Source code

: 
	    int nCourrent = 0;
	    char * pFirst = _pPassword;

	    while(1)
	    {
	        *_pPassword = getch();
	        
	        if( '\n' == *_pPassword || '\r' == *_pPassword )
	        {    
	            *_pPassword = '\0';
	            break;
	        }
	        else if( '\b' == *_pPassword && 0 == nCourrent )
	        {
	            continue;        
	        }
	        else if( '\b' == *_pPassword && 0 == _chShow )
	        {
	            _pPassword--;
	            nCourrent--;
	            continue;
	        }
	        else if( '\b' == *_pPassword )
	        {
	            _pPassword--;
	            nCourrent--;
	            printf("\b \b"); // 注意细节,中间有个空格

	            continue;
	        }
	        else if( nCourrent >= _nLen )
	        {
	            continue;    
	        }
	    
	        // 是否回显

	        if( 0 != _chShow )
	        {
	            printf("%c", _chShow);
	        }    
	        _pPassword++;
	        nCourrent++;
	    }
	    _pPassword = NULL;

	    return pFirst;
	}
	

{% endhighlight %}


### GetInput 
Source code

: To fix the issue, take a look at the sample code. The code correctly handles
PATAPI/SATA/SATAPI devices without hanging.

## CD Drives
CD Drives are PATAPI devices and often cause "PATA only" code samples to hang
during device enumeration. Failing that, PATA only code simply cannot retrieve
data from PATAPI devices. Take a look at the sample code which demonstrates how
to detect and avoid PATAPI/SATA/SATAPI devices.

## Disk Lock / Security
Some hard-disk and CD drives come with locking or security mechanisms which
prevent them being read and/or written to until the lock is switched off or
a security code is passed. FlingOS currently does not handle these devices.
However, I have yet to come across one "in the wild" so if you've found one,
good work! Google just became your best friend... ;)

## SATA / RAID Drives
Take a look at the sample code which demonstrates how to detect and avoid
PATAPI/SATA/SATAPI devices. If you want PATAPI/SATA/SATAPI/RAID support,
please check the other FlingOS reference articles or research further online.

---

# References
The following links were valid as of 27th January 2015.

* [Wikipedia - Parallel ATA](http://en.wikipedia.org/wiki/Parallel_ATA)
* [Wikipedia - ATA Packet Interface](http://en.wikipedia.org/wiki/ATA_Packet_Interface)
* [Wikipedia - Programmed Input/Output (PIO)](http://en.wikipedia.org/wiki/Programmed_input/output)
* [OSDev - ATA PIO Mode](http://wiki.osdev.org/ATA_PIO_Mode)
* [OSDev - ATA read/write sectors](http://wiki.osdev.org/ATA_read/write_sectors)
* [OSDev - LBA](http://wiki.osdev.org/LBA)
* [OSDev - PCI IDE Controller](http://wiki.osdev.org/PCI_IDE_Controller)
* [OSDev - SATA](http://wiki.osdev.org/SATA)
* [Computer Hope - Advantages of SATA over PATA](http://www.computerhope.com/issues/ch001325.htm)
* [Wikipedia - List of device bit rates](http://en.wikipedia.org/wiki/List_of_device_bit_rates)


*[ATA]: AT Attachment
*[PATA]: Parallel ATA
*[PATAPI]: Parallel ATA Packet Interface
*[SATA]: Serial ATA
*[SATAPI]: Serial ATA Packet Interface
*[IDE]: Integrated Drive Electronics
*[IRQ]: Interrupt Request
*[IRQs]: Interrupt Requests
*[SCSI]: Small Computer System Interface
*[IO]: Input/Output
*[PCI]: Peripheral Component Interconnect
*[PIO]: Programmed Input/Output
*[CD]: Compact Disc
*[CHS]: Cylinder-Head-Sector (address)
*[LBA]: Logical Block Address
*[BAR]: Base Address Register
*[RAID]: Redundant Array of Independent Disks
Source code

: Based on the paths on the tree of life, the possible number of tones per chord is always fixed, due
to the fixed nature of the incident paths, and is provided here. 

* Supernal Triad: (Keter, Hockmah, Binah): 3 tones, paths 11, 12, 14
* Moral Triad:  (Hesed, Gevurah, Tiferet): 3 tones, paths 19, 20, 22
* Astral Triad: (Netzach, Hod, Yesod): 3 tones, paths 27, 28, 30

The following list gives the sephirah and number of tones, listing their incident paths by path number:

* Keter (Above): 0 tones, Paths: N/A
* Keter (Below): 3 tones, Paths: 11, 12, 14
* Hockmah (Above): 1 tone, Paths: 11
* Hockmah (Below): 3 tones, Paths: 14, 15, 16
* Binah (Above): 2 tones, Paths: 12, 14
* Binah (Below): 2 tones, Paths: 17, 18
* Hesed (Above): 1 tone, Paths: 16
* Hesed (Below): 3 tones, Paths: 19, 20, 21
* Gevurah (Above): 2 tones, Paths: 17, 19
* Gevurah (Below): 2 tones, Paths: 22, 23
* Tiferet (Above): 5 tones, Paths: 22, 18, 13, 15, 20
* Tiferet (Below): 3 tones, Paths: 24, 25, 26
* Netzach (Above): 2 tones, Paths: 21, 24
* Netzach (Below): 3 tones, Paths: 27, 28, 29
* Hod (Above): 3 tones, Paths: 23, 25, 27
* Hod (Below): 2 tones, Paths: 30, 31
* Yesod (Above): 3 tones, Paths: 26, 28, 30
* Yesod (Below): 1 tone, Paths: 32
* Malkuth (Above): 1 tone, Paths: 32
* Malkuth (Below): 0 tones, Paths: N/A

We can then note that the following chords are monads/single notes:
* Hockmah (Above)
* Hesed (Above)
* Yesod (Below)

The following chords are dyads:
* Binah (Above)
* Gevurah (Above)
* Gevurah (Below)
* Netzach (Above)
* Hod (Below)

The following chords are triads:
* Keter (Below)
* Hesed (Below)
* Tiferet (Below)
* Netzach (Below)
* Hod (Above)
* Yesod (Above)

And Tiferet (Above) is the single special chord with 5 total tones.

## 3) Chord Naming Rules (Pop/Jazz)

INSTRUCTIONS FOR THE TASK
With the line that has "## SATA / RAID Drives" as the first and the line that has "The following links" as the last, repeat exactly that run of lines above and no more.

OUTPUT OF THE EXERCISE
## SATA / RAID Drives
Take a look at the sample code which demonstrates how to detect and avoid
PATAPI/SATA/SATAPI devices. If you want PATAPI/SATA/SATAPI/RAID support,
please check the other FlingOS reference articles or research further online.

---

# References
The following links were valid as of 27th January 2015.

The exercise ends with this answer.